For purposes of this
discussion, we assume that Dumer's appointed counsel acted improperly by not
filing either a no merit report or a postconviction motion to withdraw the no
contest pleas. We decline, however, to
order any further proceedings under Knight because Dumer cannot
show prejudice from counsel's actions. See
Strickland, 466 U.S. at 687 (to succeed on a claim of ineffective
assistance of counsel, a defendant must show both that counsel's performance
was deficient and that the performance was prejudicial). Dumer's desire to withdraw his no contest
pleas has been fully addressed by this court.
While Dumer has proceeded pro se, he has done so competently and
presented cogent arguments for our consideration. We have addressed the merits of those arguments. Cf. State v. Escalona-Naranjo,
185 Wis.2d 168, 517 N.W.2d 157 (1994).
Therefore, Dumer has already received the "remedy" appropriate
to the loss of a direct appeal. Further
proceedings under Knight are not warranted.
By the Court.—Order
affirmed.
This opinion will not be
published. See Rule 809.23(1)(b)5, Stats.

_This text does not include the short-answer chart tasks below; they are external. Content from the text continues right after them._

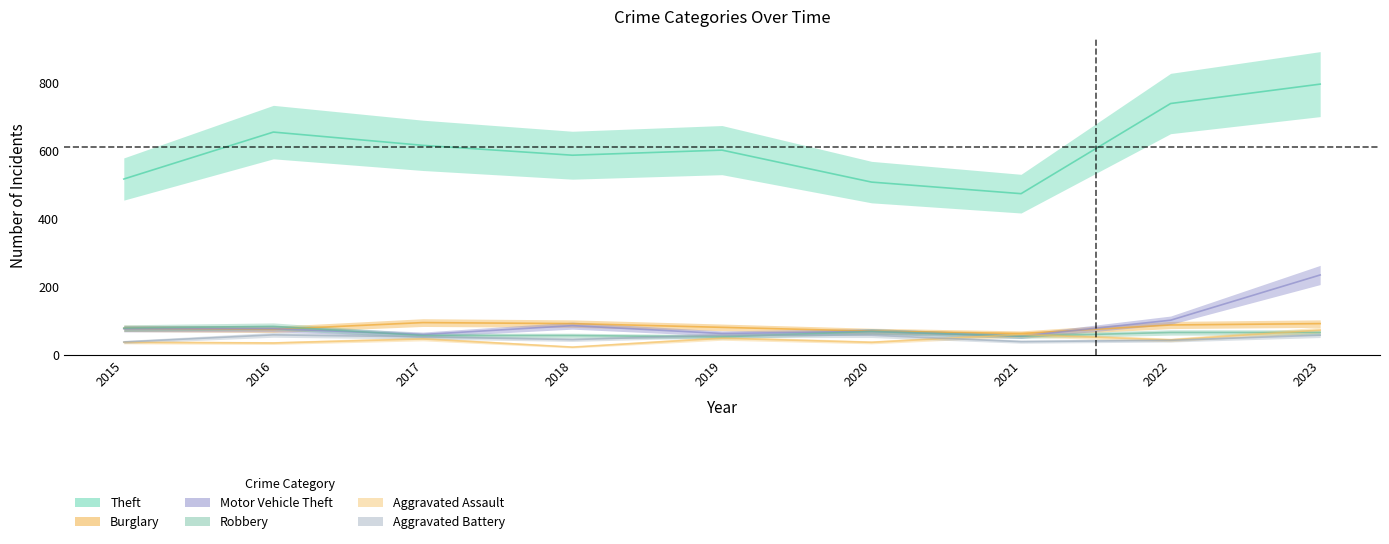

What is the difference between the Aggravated Assault values at 2016 and 2020?

2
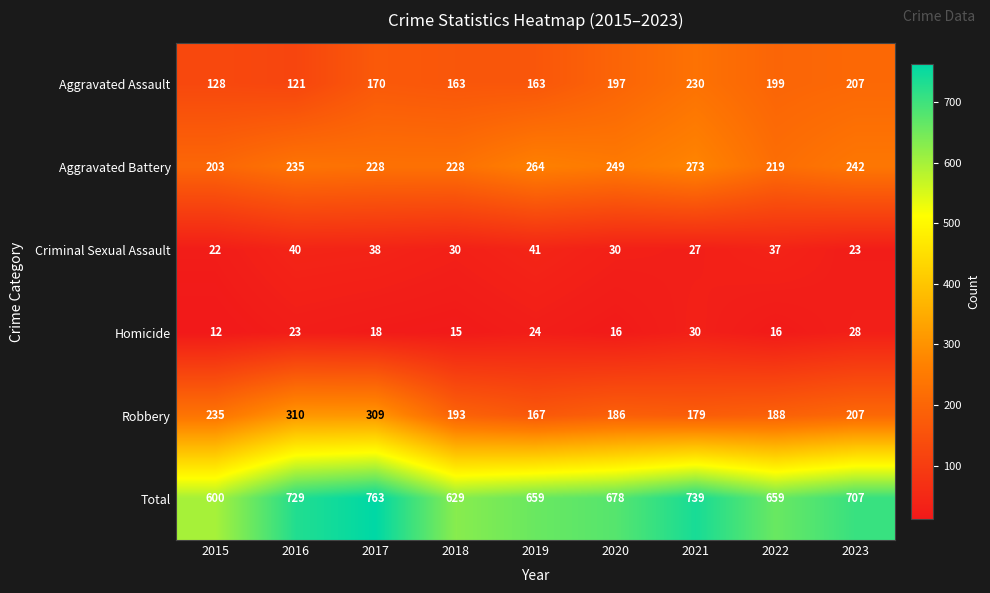

Is it true that Aggravated Battery equals 219 at 2022?

True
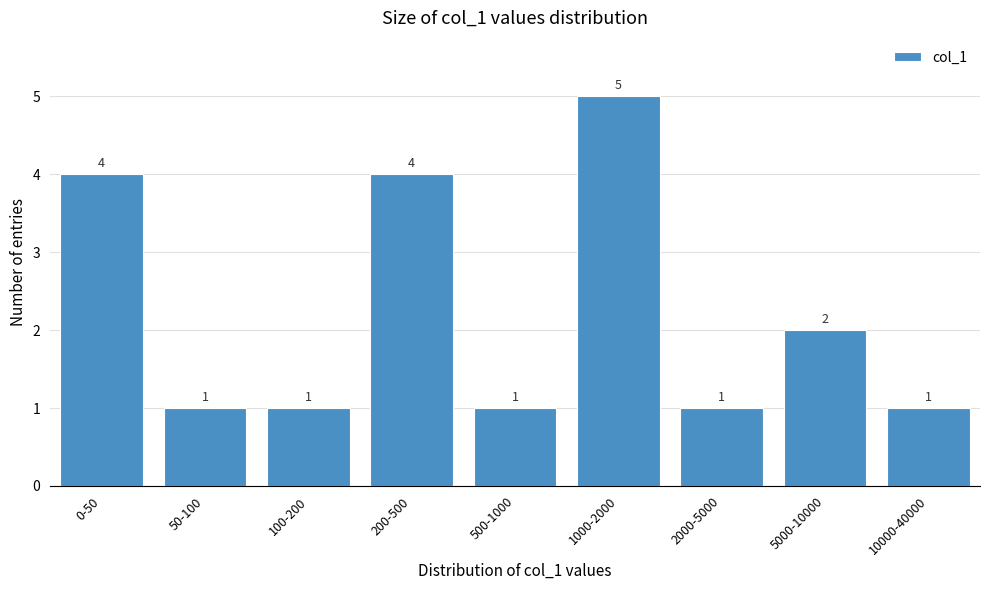

Reading left to right, what are all the values shown in this chart?

0-50=4	50-100=1	100-200=1	200-500=4	500-1000=1	1000-2000=5	2000-5000=1	5000-10000=2	10000-40000=1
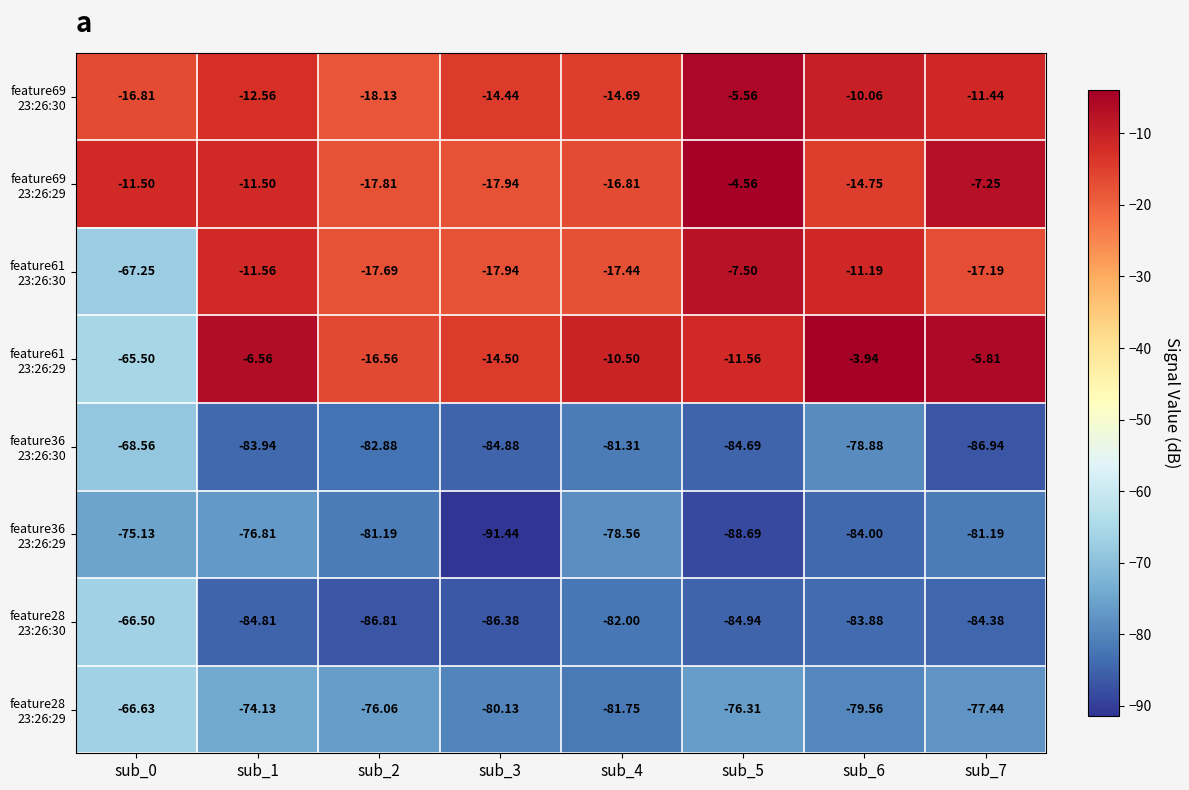

List the series in order of their peak value, highest first.

feature61 23:26:29, feature69 23:26:29, feature69 23:26:30, feature61 23:26:30, feature28 23:26:30, feature28 23:26:29, feature36 23:26:30, feature36 23:26:29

[1] Dumer entered his no contest pleas on June 7, 1985, three days before the Wisconsin Supreme Court decided State v. Cecchini, 124 Wis.2d 200, 368 N.W.2d 830 (1985), overruled in part on other grounds, State v. Bangert, 131 Wis.2d 246, 389 N.W.2d 12 (1986). Therefore, Dumer's claims are governed by pre-Cecchini law. See State v. Harvey, 139 Wis.2d 353, 380-81, 407 N.W.2d 235, 247 (1987).